Records shown >>
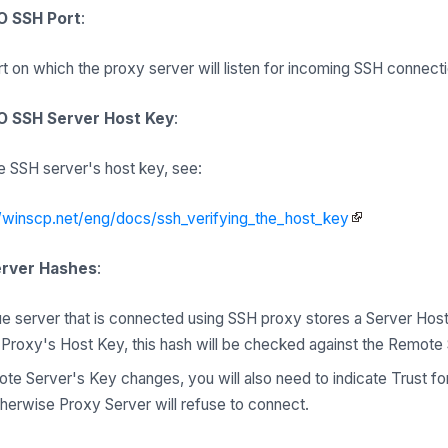
O SSH Port
:
rt on which the proxy server will listen for incoming SSH connect
 SSH Server Host Key
:
 SSH server's host key, see:
//winscp.net/eng/docs/ssh_verifying_the_host_key
erver Hashes
:
e server that is connected using SSH proxy stores a Server Host
roxy's Host Key, this hash will be checked against the Remote
ote Server's Key changes, you will also need to indicate Trust f
therwise Proxy Server will refuse to connect.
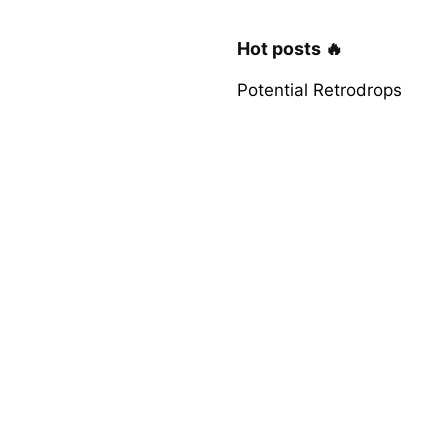
Hot posts 🔥
Potential Retrodrops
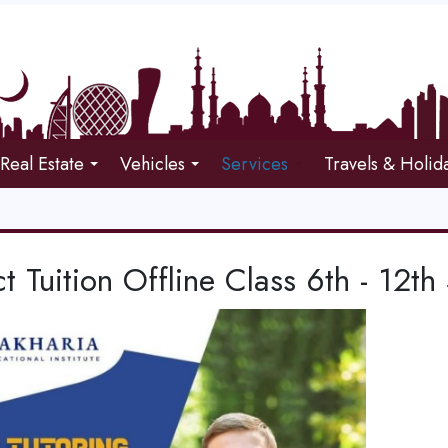
Real Estate
Vehicles
Services
Travels & Holid
t Tuition Offline Class 6th - 12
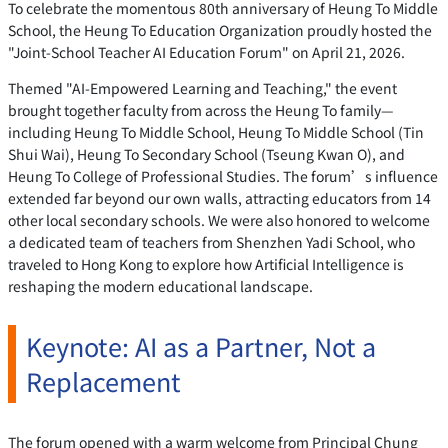
To celebrate the momentous 80th anniversary of Heung To Middle
School, the Heung To Education Organization proudly hosted the
"Joint-School Teacher AI Education Forum" on April 21, 2026.
Themed "AI-Empowered Learning and Teaching," the event
brought together faculty from across the Heung To family—
including Heung To Middle School, Heung To Middle School (Tin
Shui Wai), Heung To Secondary School (Tseung Kwan O), and
Heung To College of Professional Studies. The forum’s influence
extended far beyond our own walls, attracting educators from 14
other local secondary schools. We were also honored to welcome
a dedicated team of teachers from Shenzhen Yadi School, who
traveled to Hong Kong to explore how Artificial Intelligence is
reshaping the modern educational landscape.
Keynote: AI as a Partner, Not a
Replacement
The forum opened with a warm welcome from Principal Chung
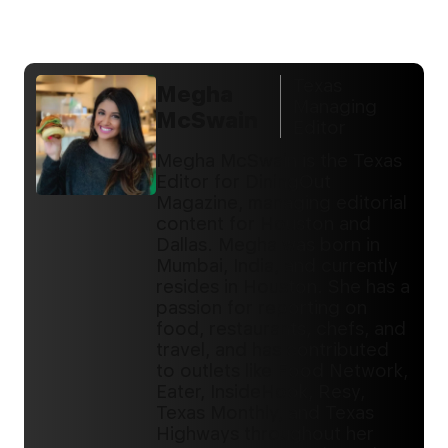
Texas
Megha
Managing
McSwain
Editor
Megha McSwain is the Texas
Editor for DiningOut
Magazine, managing editorial
content for Houston and
Dallas. Megha was born in
Mumbai, India, and currently
resides in Houston. She has a
passion for reporting on
food, restaurants, chefs, and
travel, and has contributed
to outlets like Food Network,
Eater, InsideHook, Resy,
Texas Monthly, and Texas
Highways throughout her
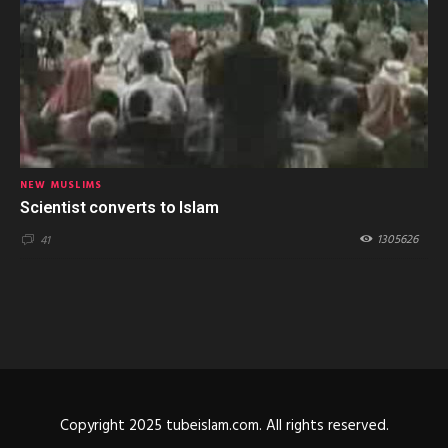
NEW MUSLIMS
Scientist converts to Islam
1305626
41
Copyright 2025 tubeislam.com. All rights reserved.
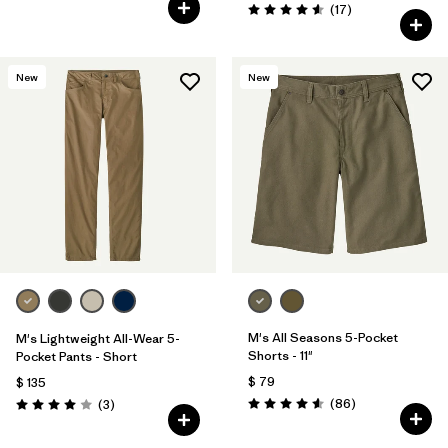
Comentarios
(17
)
Valoración: 4.6 / 5
New
New
M's All Seasons 5-Pocket
M's Lightweight All-Wear 5-
Shorts - 11"
Pocket Pants - Short
$ 79
$ 135
Comentarios
Comentarios
(86
)
(3
)
Valoración: 4.6 / 5
Valoración: 4.0 / 5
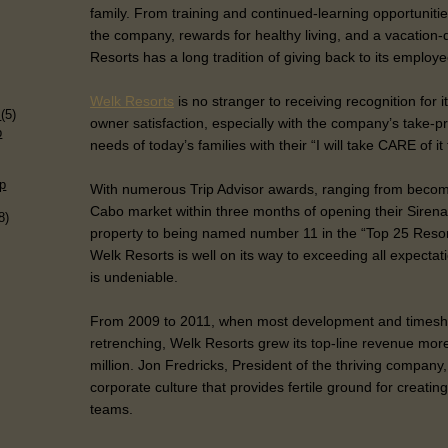
family. From training and continued-learning opportuniti
the company, rewards for healthy living, and a vacation
Resorts has a long tradition of giving back to its employe
)
Welk Resorts
is no stranger to receiving recognition for 
s
(5)
owner satisfaction, especially with the company’s take-pr
p
needs of today’s families with their “I will take CARE of it
p
With numerous Trip Advisor awards, ranging from becom
Cabo market within three months of opening their Sirena
8)
property to being named number 11 in the “Top 25 Resor
Welk Resorts is well on its way to exceeding all expecta
is undeniable.
From 2009 to 2011, when most development and times
retrenching, Welk Resorts grew its top-line revenue mor
million. Jon Fredricks, President of the thriving company
corporate culture that provides fertile ground for creati
teams.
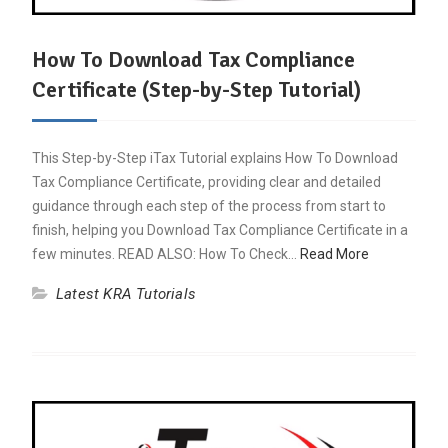
How To Download Tax Compliance
Certificate (Step-by-Step Tutorial)
This Step-by-Step iTax Tutorial explains How To Download
Tax Compliance Certificate, providing clear and detailed
guidance through each step of the process from start to
finish, helping you Download Tax Compliance Certificate in a
few minutes. READ ALSO: How To Check…
Read More
Latest KRA Tutorials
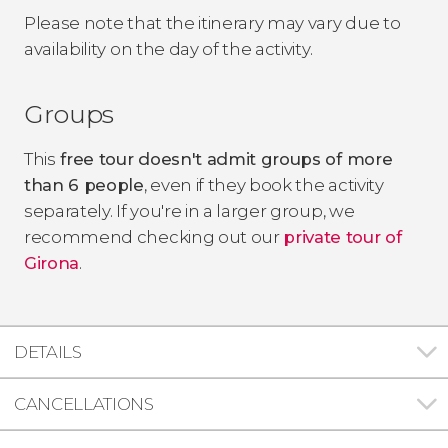
Please note that the itinerary may vary due to
availability on the day of the activity.
Groups
This
free tour doesn't admit groups of more
than 6 people
, even if they book the activity
separately. If you're in a larger group, we
recommend checking out our
private tour of
Girona
.
DETAILS
CANCELLATIONS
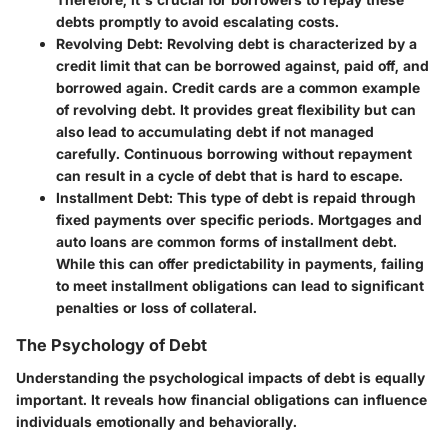
debts promptly to avoid escalating costs.
Revolving Debt
: Revolving debt is characterized by a
credit limit that can be borrowed against, paid off, and
borrowed again. Credit cards are a common example
of revolving debt. It provides great flexibility but can
also lead to accumulating debt if not managed
carefully. Continuous borrowing without repayment
can result in a cycle of debt that is hard to escape.
Installment Debt
: This type of debt is repaid through
fixed payments over specific periods. Mortgages and
auto loans are common forms of installment debt.
While this can offer predictability in payments, failing
to meet installment obligations can lead to significant
penalties or loss of collateral.
The Psychology of Debt
Understanding the psychological impacts of debt is equally
important. It reveals how financial obligations can influence
individuals emotionally and behaviorally.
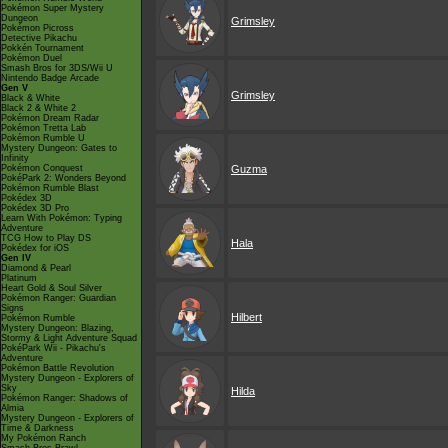
Pokémon Super Mystery
Dungeon
Grimsley
Pokémon Picross
Detective Pikachu
Pokkén Tournament
Pokémon Duel
Smash Bros for 3DS/Wii U
Nintendo Badge Arcade
Gen V
Grimsley
Black & White
Black 2 & White 2
Pokémon Dream Radar
Pokémon Tretta Lab
Pokémon Rumble U
Mystery Dungeon: Gates to
Infinity
Pokémon Conquest
Guzma
PokéPark 2: Wonders Beyond
Pokémon Rumble Blast
Pokédex 3D
Pokédex 3D Pro
Learn With Pokémon: Typing
Adventure
TCG How to Play DS
Hala
Pokédex for iOS
Gen IV
Diamond & Pearl
Platinum
Heart Gold & Soul Silver
Pokémon Ranger: Guardian
Signs
Hilbert
Pokémon Rumble
Mystery Dungeon: Blazing,
Stormy & Light Adventure Squad
PokéPark Wii - Pikachu's
Adventure
Pokémon Battle Revolution
Mystery Dungeon - Explorers of
Sky
Hilda
Pokémon Ranger: Shadows of
Almia
Mystery Dungeon - Explorers of
Time & Darkness
My Pokémon Ranch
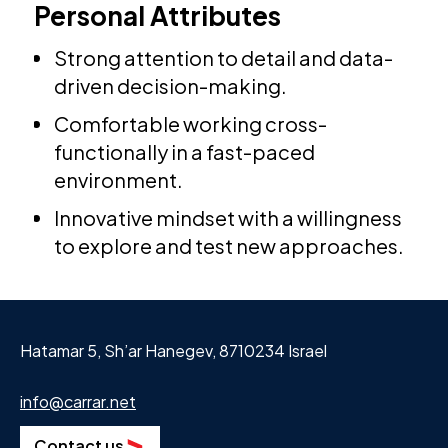
Personal Attributes
Strong attention to detail and data-
driven decision-making.
Comfortable working cross-
functionally in a fast-paced
environment.
Innovative mindset with a willingness
to explore and test new approaches.
Hatamar 5, Sh’ar Hanegev, 8710234 Israel
info@carrar.net
Contact us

What you have to do >>
Give again, please, precisely the lines that begin the records and run through the line with "roxy's Host Key, this" in it, keeping both end lines and dropping any pictures.

Answer space >>
O SSH Port
:
rt on which the proxy server will listen for incoming SSH connect
 SSH Server Host Key
:
 SSH server's host key, see:
//winscp.net/eng/docs/ssh_verifying_the_host_key
erver Hashes
:
e server that is connected using SSH proxy stores a Server Host
roxy's Host Key, this hash will be checked against the Remote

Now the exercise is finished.